Cruse’s work first came into my life at some point following Jim Shooter’s infamous Bruce Banner YMCA rape story in The Hulk magazine. I’ve talked about my anger over this story elsewhere on the site as I’ve also recounted finding the first issue of Gay Comix at a newsstand as I walked home from the El train after a soul sucking day job. I was thrilled and sobbed with each reading because for the first time in my 13 years of reading comics, I saw people who were like me. Unfortunately I never found another issue despite living in Chicago which had a number of comics shops. That copy (and others later purchased on Ebay) remains safely tucked away in my collection.

Cruse was kind and supportive to Gay League in its early days by honoring our first interview request. A second interview followed a couple years later. Records of the interviews exist and we will work to restore them. Cruse humored Gay League when asked if he would grant permission to use an image of Wendel on promotional giveaway membership cards.

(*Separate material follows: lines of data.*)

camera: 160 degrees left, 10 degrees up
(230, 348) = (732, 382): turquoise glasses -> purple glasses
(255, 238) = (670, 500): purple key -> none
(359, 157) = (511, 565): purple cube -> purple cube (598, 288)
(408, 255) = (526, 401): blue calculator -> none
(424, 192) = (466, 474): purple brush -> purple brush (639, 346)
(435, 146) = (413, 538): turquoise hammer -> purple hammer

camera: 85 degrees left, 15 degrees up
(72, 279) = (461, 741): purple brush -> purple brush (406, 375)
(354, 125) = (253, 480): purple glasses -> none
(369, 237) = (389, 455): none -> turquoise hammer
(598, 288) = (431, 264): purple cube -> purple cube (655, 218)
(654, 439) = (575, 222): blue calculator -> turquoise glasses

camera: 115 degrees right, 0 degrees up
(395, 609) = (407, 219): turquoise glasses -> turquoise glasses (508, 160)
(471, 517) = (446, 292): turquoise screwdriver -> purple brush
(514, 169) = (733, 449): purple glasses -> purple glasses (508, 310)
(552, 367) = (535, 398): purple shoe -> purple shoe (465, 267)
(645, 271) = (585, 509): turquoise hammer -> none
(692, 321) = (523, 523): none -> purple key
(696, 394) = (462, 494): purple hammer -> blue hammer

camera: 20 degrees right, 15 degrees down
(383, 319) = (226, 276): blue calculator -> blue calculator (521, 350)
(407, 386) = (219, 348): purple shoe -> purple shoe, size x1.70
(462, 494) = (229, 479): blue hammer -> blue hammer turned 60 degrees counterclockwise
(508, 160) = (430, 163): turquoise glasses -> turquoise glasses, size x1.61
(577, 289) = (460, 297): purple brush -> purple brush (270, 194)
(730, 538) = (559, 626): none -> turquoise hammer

Some years ago I asked Cruse to sign a second copy of Gay Comix #1 to be auctioned for a charitable cause. He happily agreed and so I packed up the comic and included a check to cover the costs of return postage and envelope. Opening the return package I found a note inside politely declining my check on the grounds that he was happy to help. Not long afterwards he got in touch to inquire about the item’s success and humbly apologized that his autograph didn’t bring more bidding.

I regret that these instances and the occasional messages back and forth were the extent of my interactions with the man. Many others knew him far better personally and professionally than I and are sharing their insights and stories about Howard. Please read their tributes.

Cruse was the consummate storyteller. Tapping into our collective psyche he told hard truths about the human condition and made people better for it.

We were blessed to have Cruse as our chronicler as well as our mentor in art and in life. May he and his work be long remembered as the touchstones they so rightly are.